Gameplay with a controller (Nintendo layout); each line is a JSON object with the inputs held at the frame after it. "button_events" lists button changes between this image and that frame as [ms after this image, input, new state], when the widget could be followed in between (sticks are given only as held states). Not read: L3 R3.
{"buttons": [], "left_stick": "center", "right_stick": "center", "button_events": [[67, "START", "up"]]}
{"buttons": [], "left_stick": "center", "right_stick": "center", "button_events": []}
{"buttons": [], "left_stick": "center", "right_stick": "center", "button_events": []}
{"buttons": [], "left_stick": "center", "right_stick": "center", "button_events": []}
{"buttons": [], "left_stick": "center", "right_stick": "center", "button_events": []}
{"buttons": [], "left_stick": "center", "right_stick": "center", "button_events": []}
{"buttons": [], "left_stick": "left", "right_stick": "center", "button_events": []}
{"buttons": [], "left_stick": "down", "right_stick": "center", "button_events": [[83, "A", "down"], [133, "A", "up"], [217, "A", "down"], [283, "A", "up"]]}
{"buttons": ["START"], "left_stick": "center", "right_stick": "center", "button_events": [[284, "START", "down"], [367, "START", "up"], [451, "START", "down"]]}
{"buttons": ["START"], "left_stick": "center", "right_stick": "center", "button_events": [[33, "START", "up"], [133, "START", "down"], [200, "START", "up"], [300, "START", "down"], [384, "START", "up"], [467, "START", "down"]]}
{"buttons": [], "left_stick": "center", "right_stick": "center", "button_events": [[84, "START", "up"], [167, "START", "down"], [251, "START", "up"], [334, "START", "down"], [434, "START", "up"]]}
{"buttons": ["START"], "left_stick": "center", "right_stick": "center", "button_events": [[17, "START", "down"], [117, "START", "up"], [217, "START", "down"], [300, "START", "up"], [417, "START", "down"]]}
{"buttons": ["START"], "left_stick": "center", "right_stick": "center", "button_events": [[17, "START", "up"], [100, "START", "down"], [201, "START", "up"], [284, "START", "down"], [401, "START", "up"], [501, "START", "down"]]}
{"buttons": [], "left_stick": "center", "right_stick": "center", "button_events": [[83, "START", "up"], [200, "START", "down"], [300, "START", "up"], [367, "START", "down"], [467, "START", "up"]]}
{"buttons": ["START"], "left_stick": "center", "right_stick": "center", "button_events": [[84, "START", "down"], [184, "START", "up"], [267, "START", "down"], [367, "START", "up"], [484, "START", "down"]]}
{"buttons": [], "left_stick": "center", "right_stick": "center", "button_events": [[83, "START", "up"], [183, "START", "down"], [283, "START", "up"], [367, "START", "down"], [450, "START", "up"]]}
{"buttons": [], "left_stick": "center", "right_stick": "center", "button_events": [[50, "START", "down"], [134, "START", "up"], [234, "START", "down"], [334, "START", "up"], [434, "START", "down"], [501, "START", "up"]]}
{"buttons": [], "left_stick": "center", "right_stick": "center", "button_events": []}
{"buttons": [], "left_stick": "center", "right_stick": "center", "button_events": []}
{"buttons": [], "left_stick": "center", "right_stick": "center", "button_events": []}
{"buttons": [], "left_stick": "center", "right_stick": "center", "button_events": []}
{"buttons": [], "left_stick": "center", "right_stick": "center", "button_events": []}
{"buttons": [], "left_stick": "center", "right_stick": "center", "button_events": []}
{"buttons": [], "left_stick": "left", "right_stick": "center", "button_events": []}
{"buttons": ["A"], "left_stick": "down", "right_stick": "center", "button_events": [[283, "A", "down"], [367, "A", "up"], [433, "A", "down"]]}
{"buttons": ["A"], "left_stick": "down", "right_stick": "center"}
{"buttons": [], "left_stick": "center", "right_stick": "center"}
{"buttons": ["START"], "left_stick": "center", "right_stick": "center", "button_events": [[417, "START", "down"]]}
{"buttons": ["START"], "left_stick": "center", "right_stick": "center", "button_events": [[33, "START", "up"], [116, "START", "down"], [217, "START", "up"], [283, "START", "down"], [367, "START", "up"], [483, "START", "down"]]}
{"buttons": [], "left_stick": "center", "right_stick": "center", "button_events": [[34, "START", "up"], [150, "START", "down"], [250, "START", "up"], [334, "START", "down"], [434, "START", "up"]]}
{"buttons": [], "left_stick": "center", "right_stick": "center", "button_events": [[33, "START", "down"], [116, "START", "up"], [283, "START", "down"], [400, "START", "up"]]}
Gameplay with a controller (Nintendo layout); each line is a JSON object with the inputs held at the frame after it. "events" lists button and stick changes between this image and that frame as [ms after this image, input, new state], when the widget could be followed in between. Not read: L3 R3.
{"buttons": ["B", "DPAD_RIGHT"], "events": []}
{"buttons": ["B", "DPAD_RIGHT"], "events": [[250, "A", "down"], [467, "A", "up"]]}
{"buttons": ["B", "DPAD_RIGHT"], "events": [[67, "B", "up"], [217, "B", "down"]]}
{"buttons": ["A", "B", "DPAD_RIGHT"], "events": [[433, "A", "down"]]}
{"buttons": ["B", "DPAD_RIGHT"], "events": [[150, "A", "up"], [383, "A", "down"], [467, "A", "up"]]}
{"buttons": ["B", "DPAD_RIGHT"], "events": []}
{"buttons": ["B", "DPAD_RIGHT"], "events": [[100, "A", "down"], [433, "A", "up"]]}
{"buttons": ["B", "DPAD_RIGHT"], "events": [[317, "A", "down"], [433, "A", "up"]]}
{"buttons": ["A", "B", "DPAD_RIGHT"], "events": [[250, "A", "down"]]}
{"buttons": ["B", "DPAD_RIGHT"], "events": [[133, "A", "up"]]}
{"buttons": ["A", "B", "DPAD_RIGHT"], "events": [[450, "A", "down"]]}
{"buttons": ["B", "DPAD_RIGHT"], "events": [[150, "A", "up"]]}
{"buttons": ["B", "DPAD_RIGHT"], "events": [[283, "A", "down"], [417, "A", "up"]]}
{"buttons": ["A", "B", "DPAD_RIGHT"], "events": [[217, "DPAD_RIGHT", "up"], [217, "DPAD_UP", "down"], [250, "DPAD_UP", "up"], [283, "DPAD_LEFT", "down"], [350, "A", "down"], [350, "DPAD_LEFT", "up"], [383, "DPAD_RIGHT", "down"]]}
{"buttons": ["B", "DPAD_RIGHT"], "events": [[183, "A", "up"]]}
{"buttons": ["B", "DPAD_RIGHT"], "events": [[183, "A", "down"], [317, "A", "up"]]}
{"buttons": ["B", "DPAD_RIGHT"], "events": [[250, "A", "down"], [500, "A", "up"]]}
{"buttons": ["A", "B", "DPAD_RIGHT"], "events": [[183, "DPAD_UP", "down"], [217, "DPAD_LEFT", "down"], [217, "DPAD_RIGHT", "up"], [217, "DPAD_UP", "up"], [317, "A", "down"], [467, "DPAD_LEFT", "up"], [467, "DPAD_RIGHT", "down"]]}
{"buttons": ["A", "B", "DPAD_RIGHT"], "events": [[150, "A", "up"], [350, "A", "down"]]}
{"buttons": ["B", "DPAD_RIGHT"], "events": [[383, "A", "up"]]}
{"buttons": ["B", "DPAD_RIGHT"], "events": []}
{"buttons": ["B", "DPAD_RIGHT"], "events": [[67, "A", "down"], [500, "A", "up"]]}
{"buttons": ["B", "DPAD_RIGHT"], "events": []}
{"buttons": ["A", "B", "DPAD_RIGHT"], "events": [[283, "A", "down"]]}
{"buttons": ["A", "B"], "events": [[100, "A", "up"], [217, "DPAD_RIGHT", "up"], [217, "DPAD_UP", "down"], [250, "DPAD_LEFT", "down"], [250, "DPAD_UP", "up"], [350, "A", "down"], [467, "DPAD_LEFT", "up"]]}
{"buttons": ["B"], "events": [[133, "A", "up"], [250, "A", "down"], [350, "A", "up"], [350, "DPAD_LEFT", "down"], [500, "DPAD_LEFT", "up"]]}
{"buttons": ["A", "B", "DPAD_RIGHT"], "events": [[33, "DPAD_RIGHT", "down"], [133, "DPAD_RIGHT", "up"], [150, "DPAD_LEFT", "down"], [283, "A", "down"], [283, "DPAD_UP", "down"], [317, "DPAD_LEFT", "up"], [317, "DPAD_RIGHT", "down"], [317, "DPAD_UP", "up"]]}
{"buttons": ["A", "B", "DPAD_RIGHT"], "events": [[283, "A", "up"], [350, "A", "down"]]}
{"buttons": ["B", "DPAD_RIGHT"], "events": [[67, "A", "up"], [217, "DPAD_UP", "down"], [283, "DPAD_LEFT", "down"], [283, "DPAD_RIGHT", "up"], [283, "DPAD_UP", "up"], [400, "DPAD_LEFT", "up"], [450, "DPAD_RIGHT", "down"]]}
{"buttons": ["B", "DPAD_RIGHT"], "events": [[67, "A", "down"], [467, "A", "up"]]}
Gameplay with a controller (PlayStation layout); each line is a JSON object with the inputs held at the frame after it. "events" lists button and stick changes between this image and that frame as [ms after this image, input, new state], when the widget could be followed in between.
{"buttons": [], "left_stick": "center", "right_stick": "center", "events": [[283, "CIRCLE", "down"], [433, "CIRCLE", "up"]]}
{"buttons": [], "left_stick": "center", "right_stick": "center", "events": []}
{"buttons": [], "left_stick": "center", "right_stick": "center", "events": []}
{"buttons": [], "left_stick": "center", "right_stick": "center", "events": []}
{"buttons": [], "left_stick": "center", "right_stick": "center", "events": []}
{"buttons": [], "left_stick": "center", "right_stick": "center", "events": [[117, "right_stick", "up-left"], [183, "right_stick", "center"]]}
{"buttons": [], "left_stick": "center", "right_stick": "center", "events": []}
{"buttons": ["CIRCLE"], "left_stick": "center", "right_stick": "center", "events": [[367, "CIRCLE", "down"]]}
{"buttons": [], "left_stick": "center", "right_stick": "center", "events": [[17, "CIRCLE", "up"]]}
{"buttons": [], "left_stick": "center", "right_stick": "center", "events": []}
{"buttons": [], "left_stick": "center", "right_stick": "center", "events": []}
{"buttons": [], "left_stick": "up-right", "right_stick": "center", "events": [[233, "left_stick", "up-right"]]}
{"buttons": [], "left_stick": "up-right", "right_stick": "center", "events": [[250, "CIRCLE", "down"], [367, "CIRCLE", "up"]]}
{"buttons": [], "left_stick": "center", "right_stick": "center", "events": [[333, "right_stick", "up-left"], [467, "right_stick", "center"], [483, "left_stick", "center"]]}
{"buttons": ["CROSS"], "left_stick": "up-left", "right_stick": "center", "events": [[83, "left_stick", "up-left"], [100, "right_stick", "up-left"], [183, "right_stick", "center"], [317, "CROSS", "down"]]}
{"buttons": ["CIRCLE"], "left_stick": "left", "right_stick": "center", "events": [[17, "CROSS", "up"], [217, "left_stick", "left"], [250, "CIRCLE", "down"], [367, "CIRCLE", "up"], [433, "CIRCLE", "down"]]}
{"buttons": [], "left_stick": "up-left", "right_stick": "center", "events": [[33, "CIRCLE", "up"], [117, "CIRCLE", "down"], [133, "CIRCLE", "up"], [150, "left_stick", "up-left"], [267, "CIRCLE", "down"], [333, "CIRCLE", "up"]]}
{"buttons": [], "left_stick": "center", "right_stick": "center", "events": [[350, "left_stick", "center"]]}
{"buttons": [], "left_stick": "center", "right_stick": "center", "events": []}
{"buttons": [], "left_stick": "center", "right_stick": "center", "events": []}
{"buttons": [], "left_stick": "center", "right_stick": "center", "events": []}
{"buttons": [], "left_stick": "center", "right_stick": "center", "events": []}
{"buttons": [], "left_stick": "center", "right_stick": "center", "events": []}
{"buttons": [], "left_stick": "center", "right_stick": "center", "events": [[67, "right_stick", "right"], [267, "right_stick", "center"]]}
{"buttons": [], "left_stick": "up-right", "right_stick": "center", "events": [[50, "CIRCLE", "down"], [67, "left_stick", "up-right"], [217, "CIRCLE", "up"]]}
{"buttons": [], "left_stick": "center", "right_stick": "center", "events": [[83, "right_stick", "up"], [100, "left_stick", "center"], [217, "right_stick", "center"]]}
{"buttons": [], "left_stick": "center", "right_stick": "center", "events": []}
···
Using the data above, return each line that includes the word "after".

Gameplay with a controller (Nintendo layout); each line is a JSON object with the inputs held at the frame after it. "button_events" lists button changes between this image and that frame as [ms after this image, input, new state], when the widget could be followed in between (sticks are given only as held states). Not read: L3 R3.
Gameplay with a controller (Nintendo layout); each line is a JSON object with the inputs held at the frame after it. "events" lists button and stick changes between this image and that frame as [ms after this image, input, new state], when the widget could be followed in between. Not read: L3 R3.
Gameplay with a controller (PlayStation layout); each line is a JSON object with the inputs held at the frame after it. "events" lists button and stick changes between this image and that frame as [ms after this image, input, new state], when the widget could be followed in between.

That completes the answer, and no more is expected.